Brief - Can you pull out, word for word, everything in the Ohio budget article from "Budget Bill Passes" down to "and telemedicine parity."?

Budget Bill Passes with Some ‘Wins’ for Ohio Physicians
Final version of budget includes generally positive revisions on freestanding emergency department signage, Medicaid patients, and telemedicine
After missed deadlines, stalled negotiations, a stopgap budget, and no shortage of drama, the General Assembly arrived at an 11th hour deal on a two-year budget bill to send to Governor Mike DeWine. The biennial budget was quickly signed into law by the Governor on July 18.
In addition to a major victory on the issue of surprise/out-of-network billing (see previous article), the final budget included generally positive developments for Ohio emergency physicians on issues like freestanding emergency department signage, Medicaid patient use of emergency departments, and telemedicine parity.

Source material -
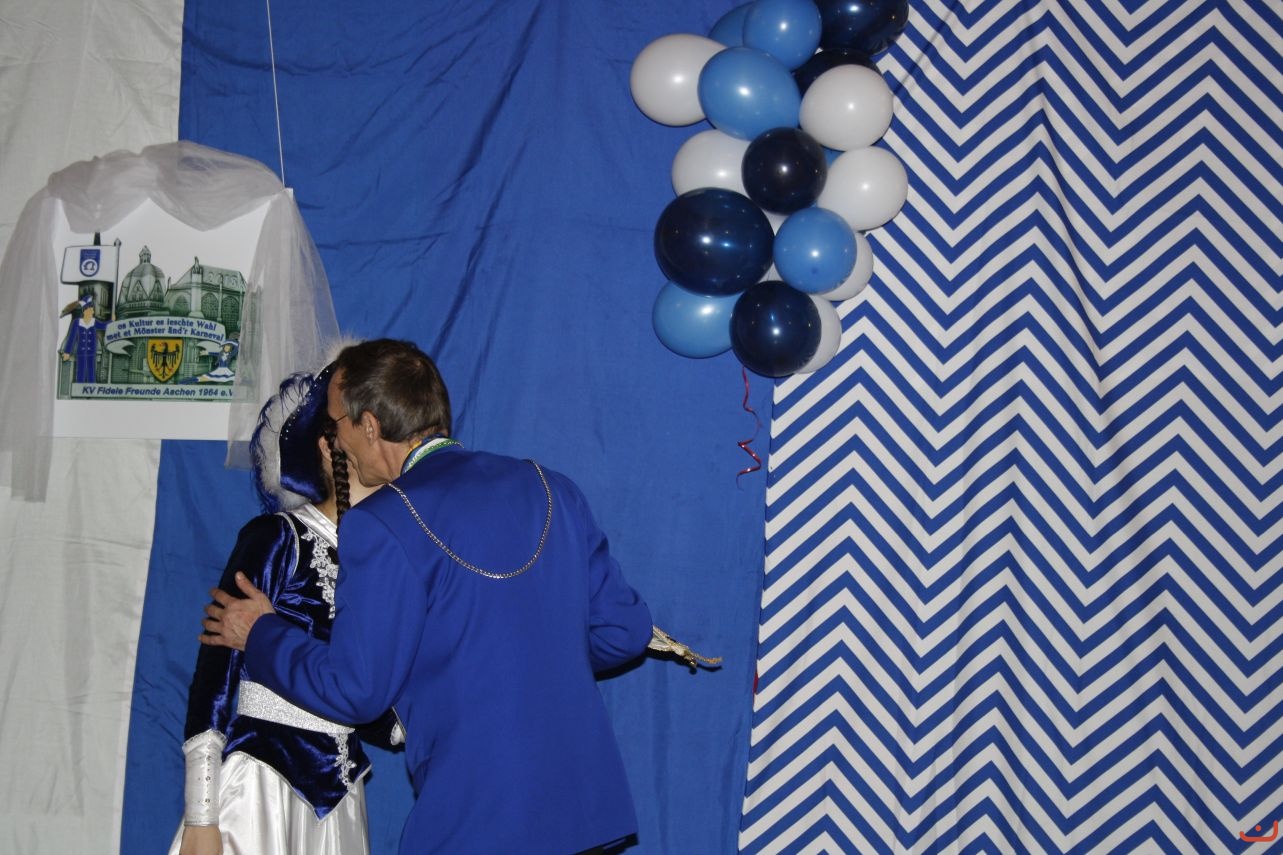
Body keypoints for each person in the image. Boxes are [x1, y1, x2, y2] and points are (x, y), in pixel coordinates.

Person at [201, 338, 655, 855]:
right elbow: (626, 631)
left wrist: (260, 632)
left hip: (477, 820)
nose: (334, 438)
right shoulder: (552, 487)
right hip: (585, 814)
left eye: (336, 422)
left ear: (369, 426)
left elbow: (354, 690)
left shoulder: (380, 523)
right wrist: (529, 654)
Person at [175, 366, 403, 855]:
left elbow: (367, 699)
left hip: (340, 801)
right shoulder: (278, 538)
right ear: (329, 445)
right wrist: (202, 813)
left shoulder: (385, 563)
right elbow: (215, 675)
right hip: (262, 791)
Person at [58, 293, 109, 383]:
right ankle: (79, 389)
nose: (93, 312)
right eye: (91, 310)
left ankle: (91, 389)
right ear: (85, 311)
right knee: (80, 374)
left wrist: (112, 321)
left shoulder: (94, 322)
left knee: (91, 374)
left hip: (91, 353)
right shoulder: (77, 322)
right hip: (81, 353)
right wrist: (67, 352)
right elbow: (72, 337)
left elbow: (104, 326)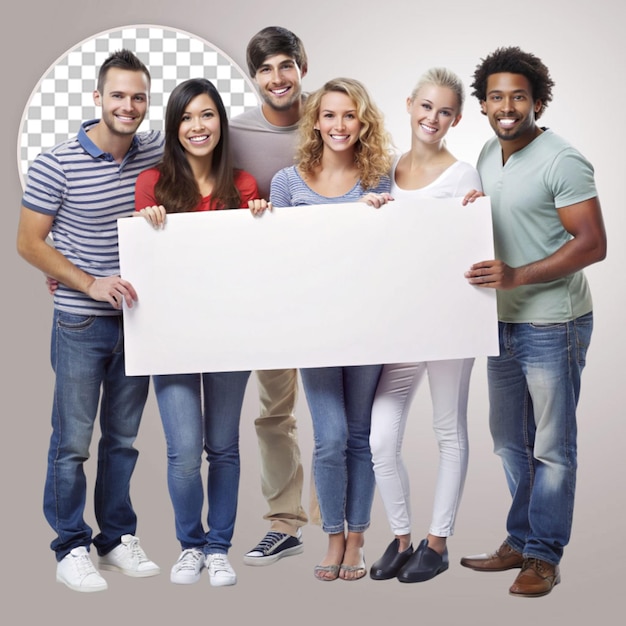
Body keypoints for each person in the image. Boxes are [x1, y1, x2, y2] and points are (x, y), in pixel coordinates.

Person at [460, 47, 606, 597]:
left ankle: (544, 556)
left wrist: (518, 276)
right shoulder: (485, 153)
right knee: (507, 441)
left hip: (554, 322)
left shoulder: (561, 159)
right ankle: (521, 539)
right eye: (496, 96)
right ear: (483, 105)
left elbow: (593, 244)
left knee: (552, 447)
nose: (506, 106)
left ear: (537, 102)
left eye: (518, 96)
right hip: (498, 323)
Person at [16, 49, 163, 593]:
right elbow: (28, 243)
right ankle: (70, 545)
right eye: (118, 96)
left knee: (123, 440)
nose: (129, 106)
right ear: (97, 98)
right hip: (81, 322)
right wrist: (86, 280)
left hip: (140, 323)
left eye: (139, 97)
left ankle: (116, 537)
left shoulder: (155, 149)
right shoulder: (56, 162)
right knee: (73, 440)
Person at [135, 78, 268, 587]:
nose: (197, 126)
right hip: (169, 337)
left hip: (228, 331)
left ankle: (219, 547)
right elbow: (147, 264)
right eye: (187, 117)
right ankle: (190, 544)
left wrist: (259, 223)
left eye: (207, 115)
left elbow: (250, 264)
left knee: (224, 446)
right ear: (174, 127)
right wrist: (146, 223)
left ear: (220, 123)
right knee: (184, 452)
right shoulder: (152, 184)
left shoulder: (245, 186)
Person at [269, 77, 393, 581]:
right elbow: (276, 257)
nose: (339, 125)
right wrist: (262, 218)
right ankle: (333, 535)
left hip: (369, 324)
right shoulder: (288, 182)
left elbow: (398, 250)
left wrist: (382, 218)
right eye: (330, 115)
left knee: (360, 435)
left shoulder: (379, 179)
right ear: (315, 121)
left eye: (349, 116)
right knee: (331, 435)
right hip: (315, 327)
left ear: (363, 122)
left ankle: (358, 538)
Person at [367, 68, 481, 584]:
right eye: (426, 106)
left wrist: (481, 217)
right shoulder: (386, 170)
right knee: (379, 438)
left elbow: (472, 245)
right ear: (410, 105)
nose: (432, 118)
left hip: (450, 322)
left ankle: (436, 544)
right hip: (402, 323)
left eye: (444, 111)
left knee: (447, 431)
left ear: (455, 119)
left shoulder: (463, 176)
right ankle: (401, 537)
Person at [229, 26, 310, 566]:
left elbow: (385, 175)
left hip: (336, 289)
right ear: (253, 76)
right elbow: (177, 169)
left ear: (303, 65)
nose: (277, 79)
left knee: (345, 418)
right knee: (274, 412)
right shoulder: (234, 131)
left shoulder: (335, 115)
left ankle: (347, 528)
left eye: (285, 65)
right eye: (264, 69)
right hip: (266, 296)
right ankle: (284, 522)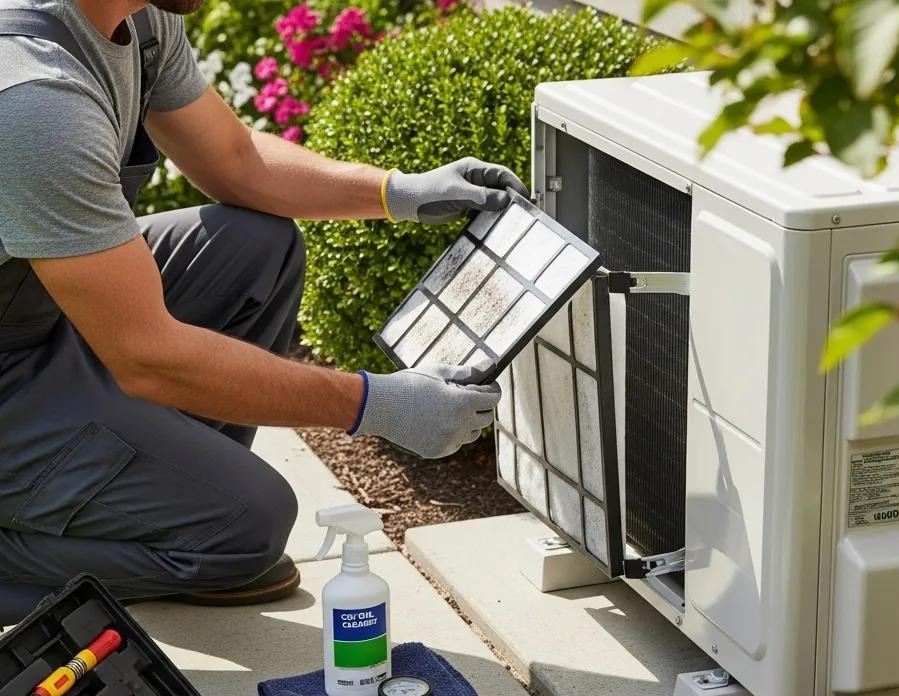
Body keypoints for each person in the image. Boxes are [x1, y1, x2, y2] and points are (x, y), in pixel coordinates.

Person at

Result of the task -
Budget Bill Passes with Some ‘Wins’ for Ohio Physicians
Final version of budget includes generally positive revisions on freestanding emergency department signage, Medicaid patients, and telemedicine
After missed deadlines, stalled negotiations, a stopgap budget, and no shortage of drama, the General Assembly arrived at an 11th hour deal on a two-year budget bill to send to Governor Mike DeWine. The biennial budget was quickly signed into law by the Governor on July 18.
In addition to a major victory on the issue of surprise/out-of-network billing (see previous article), the final budget included generally positive developments for Ohio emergency physicians on issues like freestanding emergency department signage, Medicaid patient use of emergency departments, and telemedicine parity.